EarthLink’s rebirth from dial-up ISP to provider of metro-scale Wi-Fi has included two key partners the entire time: Tropos Networks for mesh gear to handle client connections and Motorola as both the system integrator and provider of equipment for backhaul to the mesh. But where the Motorola Canopy provides the street-level backhaul connections, the high level — on top of towers and buildings — will be the province of AirPair licensed wireless equipment from Ottawa, Canada’s DragonWave.
“Tropos units are connected to the Motorola Canopy system, which brings data from buildings and towers to the street,” says Jeb Linton, chief architect for EarthLink Municipal Networks. “Tower tops themselves are like aggregation points for large parts of the city. [DragonWave’s equipment] will cover areas from a mile or two, depending on the density of the area and the height of the tower.”
“We are a part of the backhaul,” says DragonWave vice president Alan Solheim. “They may use another level at point-to-multipoint to get to the individual routers, or they can connect direct to our products.”
Solheim says this two-tier backhaul will vary in configuration from market to market, depending on the contracts EarthLink has with the city. “Typically, we provide the high capacity core, another layer of capacity that goes directly to the routers on the lamp posts,” he says.
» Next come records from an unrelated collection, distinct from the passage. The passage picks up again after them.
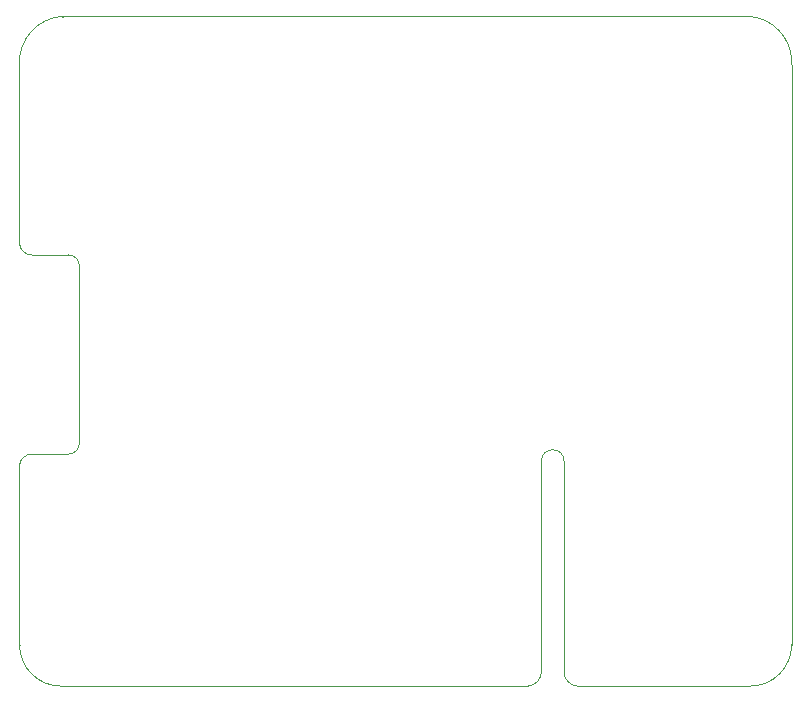
<source format=gbr>
G04 Layer_Color=0*
%FSLAX44Y44*%
%MOMM*%
%TF.FileFunction,Profile,NP*%
%TF.Part,Single*%
G01*
G75*
%TA.AperFunction,Profile*%
%ADD85C,0.0254*%
D85*
X252091Y308105D02*
Y459740D01*
D02*
G02*
X252093Y459782I639J0D01*
G01*
D02*
G02*
X262911Y469269I10162J-677D01*
G01*
X293370D01*
D02*
G03*
X302891Y478790I0J9521D01*
G01*
Y628650D01*
D02*
G03*
X293370Y638171I-9521J0D01*
G01*
X262911D01*
D02*
G02*
X252093Y647657I-656J10164D01*
G01*
D02*
G02*
X252091Y647700I637J43D01*
G01*
Y798983D01*
D02*
G02*
X288966Y840108I39009J2116D01*
G01*
Y840108D01*
D02*
G02*
X289001Y840109I35J-638D01*
G01*
D02*
G02*
X289001Y840109I0J-639D01*
G01*
X869000D01*
D02*
G02*
X869035Y840108I0J-639D01*
G01*
Y840108D01*
D02*
G02*
X905967Y801099I-2134J-39008D01*
G01*
D02*
G02*
X905910Y798983I-39067J0D01*
G01*
Y308081D01*
D02*
G02*
X905886Y307908I-639J0D01*
G01*
D02*
G02*
X870788Y272983I-35098J173D01*
G01*
X724598D01*
D02*
G02*
X724563Y272984I0J639D01*
G01*
D02*
G02*
X713101Y285767I670J12131D01*
G01*
Y463409D01*
D02*
G02*
X713169Y463696I639J0D01*
G01*
D02*
G03*
X693988Y463479I-9589J-216D01*
G01*
Y285838D01*
D02*
G02*
X694006Y285186I-12132J-652D01*
G01*
D02*
G02*
X682526Y273055I-12150J0D01*
G01*
D02*
G02*
X682491Y273054I-35J638D01*
G01*
X287505D01*
D02*
G02*
X287213Y272983I-292J568D01*
G01*
D02*
G02*
X252115Y307932I0J35098D01*
G01*
X252115D01*
D02*
G02*
X252091Y308105I615J173D01*
G01*
%TF.MD5,763b89f5a0462ce0724b1bc4cb1f2442*%
M02*

</source>
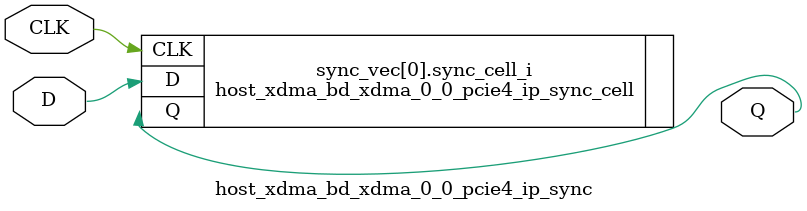
<source format=v>

`timescale 1ps / 1ps

(* DowngradeIPIdentifiedWarnings = "yes" *)
module host_xdma_bd_xdma_0_0_pcie4_ip_sync #
(
    parameter integer WIDTH = 1, 
    parameter integer STAGE = 3
)
(
    //-------------------------------------------------------------------------- 
    //  Input Ports
    //-------------------------------------------------------------------------- 
    input                               CLK,
    input       [WIDTH-1:0]             D,
    
    //-------------------------------------------------------------------------- 
    //  Output Ports
    //-------------------------------------------------------------------------- 
    output      [WIDTH-1:0]             Q
);                                                        



//--------------------------------------------------------------------------------------------------
//  Generate Synchronizer - Begin
//--------------------------------------------------------------------------------------------------
genvar i;

generate for (i=0; i<WIDTH; i=i+1) 

    begin : sync_vec

    //----------------------------------------------------------------------
    //  Synchronizer
    //----------------------------------------------------------------------
    host_xdma_bd_xdma_0_0_pcie4_ip_sync_cell #
    (
        .STAGE                          (STAGE)
    )    
    sync_cell_i
    (
        //------------------------------------------------------------------
        //  Input Ports
        //------------------------------------------------------------------
        .CLK                            (CLK),
        .D                              (D[i]),

        //------------------------------------------------------------------
        //  Output Ports
        //------------------------------------------------------------------
        .Q                              (Q[i])
    );
 
    end   
      
endgenerate 
//--------------------------------------------------------------------------------------------------
//  Generate - End
//--------------------------------------------------------------------------------------------------



endmodule

</source>
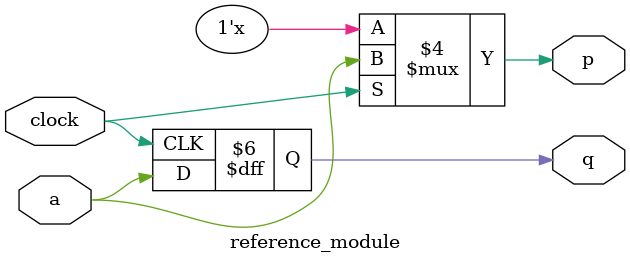
<source format=sv>
module reference_module (
	input clock,
	input a, 
	output reg p,
	output reg q
);

	always @(negedge clock)
		q <= a;
		
	always @(*)
		if (clock)
			p = a;
endmodule

</source>
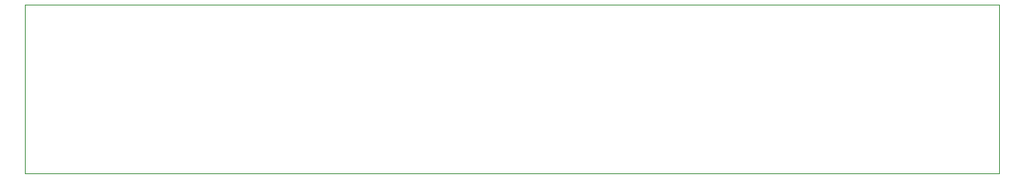
<source format=gbr>
%TF.GenerationSoftware,KiCad,Pcbnew,8.0.1*%
%TF.CreationDate,2024-06-11T21:07:25-04:00*%
%TF.ProjectId,filter,66696c74-6572-42e6-9b69-6361645f7063,rev?*%
%TF.SameCoordinates,Original*%
%TF.FileFunction,Profile,NP*%
%FSLAX46Y46*%
G04 Gerber Fmt 4.6, Leading zero omitted, Abs format (unit mm)*
G04 Created by KiCad (PCBNEW 8.0.1) date 2024-06-11 21:07:25*
%MOMM*%
%LPD*%
G01*
G04 APERTURE LIST*
%TA.AperFunction,Profile*%
%ADD10C,0.050000*%
%TD*%
G04 APERTURE END LIST*
D10*
X84709000Y-88773000D02*
X190754000Y-88773000D01*
X190754000Y-107188000D01*
X84709000Y-107188000D01*
X84709000Y-88773000D01*
M02*

</source>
DragonWave AirPair products use high frequency microwave radios running from 11 to 38 Gigahertz. A link has a potential data rate of 500 Megabits per second (Mbps) with full duplex. The company claims the equipment has five nines of service availability: 99.999%. They dropped the prices on the entire AirPair line in June, which probably doesn’t hurt as EarthLink is trying to keep costs down.
Last month, the company announced that AirPair has been put to use in five European deployments of both wireless broadband and 3G cellular.
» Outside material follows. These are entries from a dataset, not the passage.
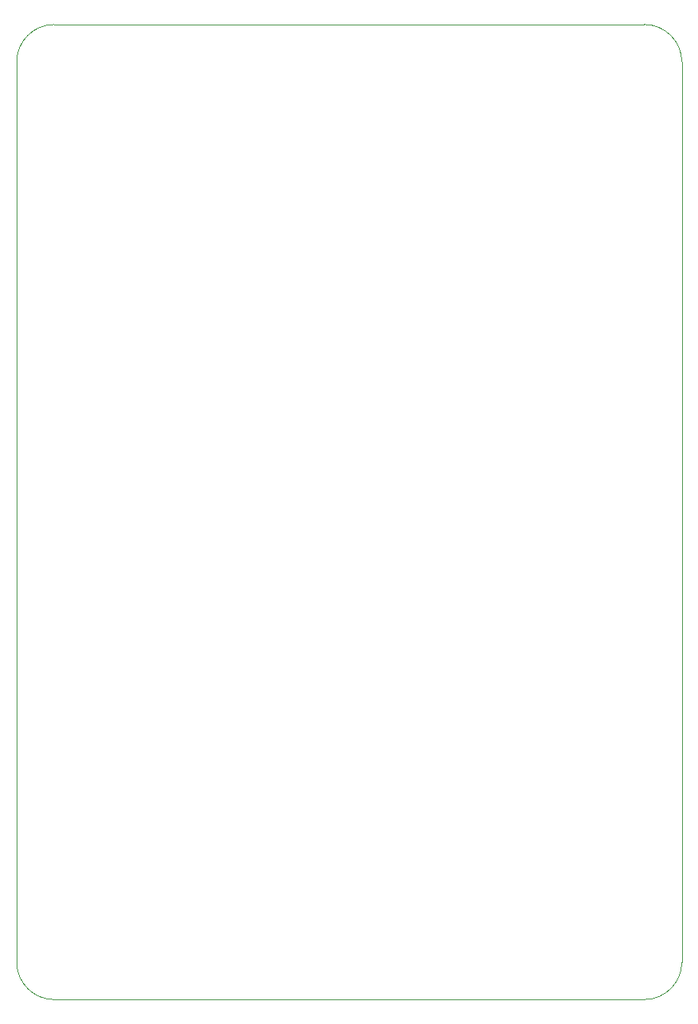
<source format=gm1>
G04*
G04 #@! TF.GenerationSoftware,Altium Limited,Altium Designer,18.0.9 (584)*
G04*
G04 Layer_Color=16711935*
%FSLAX25Y25*%
%MOIN*%
G70*
G01*
G75*
%ADD53C,0.00050*%
D53*
X531496Y90551D02*
G03*
X547244Y106299I0J15748D01*
G01*
X267717D02*
G03*
X283465Y90551I15748J0D01*
G01*
Y500000D02*
G03*
X267717Y484252I0J-15748D01*
G01*
X547244D02*
G03*
X531496Y500000I-15748J0D01*
G01*
X283465Y90551D02*
X531496D01*
X267717Y106299D02*
Y484252D01*
X283465Y500000D02*
X531496D01*
X547244Y106299D02*
Y484252D01*
M02*

</source>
Linton says DragonWave’s equipment has been their choice for a while and has factored into all their proposals, but only just became official as a partner. It’s not exclusive, either, as Motorola and others have some equipment for unlicensed band use that could be put to use for the same type of backhaul. For now, however, he says the point-to-point high capacity links benefit from the lack of complexity of the AirPair products.
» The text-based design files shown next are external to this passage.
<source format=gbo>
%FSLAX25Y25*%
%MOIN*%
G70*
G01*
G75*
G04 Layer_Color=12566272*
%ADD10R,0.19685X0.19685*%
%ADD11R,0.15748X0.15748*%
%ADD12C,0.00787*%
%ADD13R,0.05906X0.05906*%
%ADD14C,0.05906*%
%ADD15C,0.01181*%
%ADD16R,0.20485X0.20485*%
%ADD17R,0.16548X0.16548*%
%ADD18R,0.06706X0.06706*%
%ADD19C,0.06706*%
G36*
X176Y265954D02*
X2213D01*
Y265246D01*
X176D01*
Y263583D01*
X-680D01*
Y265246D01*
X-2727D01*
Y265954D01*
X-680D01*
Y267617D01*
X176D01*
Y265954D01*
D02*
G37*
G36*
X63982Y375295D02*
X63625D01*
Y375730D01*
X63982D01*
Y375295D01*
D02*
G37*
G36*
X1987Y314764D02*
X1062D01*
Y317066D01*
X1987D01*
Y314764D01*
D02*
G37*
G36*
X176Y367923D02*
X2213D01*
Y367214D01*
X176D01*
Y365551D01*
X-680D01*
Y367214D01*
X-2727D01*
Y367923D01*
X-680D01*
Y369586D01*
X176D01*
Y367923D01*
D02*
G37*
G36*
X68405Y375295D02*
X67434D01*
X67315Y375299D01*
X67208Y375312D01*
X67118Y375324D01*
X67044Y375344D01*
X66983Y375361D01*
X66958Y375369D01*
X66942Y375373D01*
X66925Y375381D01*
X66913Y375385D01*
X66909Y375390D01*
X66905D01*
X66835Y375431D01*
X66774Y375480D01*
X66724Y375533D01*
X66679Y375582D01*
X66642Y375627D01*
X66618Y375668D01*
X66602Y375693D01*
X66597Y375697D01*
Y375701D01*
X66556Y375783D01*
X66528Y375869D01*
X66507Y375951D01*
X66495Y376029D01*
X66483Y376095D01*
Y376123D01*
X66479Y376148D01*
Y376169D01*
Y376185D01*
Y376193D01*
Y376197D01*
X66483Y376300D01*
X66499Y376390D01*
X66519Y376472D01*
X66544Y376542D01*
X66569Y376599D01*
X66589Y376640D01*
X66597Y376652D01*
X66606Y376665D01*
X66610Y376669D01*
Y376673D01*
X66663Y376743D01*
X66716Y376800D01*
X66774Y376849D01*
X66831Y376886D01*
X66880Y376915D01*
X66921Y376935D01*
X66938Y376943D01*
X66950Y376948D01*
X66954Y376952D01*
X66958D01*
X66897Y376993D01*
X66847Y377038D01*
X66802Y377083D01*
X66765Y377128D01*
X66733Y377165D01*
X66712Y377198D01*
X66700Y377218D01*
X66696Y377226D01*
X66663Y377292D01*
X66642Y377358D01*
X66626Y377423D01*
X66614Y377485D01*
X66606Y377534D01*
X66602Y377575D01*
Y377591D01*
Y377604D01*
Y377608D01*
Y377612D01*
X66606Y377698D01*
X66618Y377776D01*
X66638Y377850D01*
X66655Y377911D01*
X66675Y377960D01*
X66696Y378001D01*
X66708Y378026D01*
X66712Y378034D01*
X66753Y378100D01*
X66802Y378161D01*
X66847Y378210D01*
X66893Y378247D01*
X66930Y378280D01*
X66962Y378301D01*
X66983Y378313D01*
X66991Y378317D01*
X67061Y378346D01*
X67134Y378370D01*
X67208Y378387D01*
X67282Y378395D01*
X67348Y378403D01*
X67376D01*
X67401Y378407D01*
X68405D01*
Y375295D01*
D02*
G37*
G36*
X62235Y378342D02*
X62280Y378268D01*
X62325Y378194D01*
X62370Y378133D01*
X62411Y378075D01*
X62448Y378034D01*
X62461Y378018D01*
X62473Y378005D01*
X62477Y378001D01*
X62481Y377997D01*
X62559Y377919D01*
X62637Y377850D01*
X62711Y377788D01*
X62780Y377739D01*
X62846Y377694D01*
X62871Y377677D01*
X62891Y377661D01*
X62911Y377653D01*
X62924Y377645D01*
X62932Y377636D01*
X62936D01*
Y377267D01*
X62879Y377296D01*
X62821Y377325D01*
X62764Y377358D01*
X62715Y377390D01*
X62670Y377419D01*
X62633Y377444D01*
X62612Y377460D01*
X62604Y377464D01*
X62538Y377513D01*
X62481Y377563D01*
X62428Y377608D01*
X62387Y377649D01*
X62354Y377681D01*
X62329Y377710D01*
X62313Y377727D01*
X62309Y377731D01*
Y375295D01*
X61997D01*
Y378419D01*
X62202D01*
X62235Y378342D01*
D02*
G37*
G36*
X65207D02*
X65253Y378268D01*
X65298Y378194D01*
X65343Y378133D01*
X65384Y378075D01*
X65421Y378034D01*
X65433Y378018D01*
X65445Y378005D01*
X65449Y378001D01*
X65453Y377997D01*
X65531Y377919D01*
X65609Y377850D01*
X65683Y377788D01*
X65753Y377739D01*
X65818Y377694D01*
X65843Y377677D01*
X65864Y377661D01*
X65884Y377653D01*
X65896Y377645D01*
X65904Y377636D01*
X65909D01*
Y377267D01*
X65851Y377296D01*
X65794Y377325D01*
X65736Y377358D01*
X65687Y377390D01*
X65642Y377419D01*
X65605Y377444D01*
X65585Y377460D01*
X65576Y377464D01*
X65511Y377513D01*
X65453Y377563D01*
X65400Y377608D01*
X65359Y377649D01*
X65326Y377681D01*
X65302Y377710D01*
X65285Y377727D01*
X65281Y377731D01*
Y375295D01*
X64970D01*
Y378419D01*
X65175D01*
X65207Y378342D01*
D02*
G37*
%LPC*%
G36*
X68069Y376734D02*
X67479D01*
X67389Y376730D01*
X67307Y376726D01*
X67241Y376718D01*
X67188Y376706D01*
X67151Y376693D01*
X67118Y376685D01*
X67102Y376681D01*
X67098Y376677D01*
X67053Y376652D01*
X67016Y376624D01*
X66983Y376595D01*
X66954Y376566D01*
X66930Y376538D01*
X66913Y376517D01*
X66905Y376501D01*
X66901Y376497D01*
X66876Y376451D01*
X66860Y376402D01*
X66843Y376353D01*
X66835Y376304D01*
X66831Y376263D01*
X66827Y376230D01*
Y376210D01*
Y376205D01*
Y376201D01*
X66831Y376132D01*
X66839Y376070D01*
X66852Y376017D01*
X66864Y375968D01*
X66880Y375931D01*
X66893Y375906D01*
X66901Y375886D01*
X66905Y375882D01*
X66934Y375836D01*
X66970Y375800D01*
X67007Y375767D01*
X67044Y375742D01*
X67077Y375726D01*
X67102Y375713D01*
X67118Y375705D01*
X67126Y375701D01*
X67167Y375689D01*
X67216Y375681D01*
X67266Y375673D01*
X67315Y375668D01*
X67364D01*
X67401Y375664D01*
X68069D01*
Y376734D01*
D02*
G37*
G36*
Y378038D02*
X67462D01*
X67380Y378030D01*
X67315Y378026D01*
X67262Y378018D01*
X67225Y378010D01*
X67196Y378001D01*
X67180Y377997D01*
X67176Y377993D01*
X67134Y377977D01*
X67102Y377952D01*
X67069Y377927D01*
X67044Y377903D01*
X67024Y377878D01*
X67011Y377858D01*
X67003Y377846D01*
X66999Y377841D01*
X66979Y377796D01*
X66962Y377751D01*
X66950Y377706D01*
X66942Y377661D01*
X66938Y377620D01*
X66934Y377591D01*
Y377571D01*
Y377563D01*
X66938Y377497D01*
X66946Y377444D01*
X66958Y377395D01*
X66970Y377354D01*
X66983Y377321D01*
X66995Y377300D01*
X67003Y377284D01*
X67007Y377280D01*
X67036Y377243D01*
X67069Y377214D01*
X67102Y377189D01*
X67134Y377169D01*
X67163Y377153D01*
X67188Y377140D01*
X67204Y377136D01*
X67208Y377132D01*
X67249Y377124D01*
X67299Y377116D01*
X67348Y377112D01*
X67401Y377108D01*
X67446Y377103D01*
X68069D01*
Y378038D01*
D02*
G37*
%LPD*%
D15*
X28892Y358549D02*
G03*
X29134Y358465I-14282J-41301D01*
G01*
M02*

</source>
When asked if WiMax links will factor into EarthLink wireless broadband plans, Linton says that the technology is “targeted mostly at the place where we use Canopy, the point-to-multipoint connection for distributing bandwidth from the tower. We are looking at WiMax for that in the future, but decided against it out of the gate. It is a technology we’re very interested in.”
Motorola, the EarthLink Municipal Networks system integrator, will install the AirPair products as needed. The number of AirPair products installed per city could range from 5 to 100, depending on the need.
“What we provide to them is scale, capability and performance so they can add additional services,” says DragonWave’s Solheim. “If they only wanted basic Internet access, we might not have been so interesting.” Future services they claim to help support include the usual suspects: video and voice over wireless.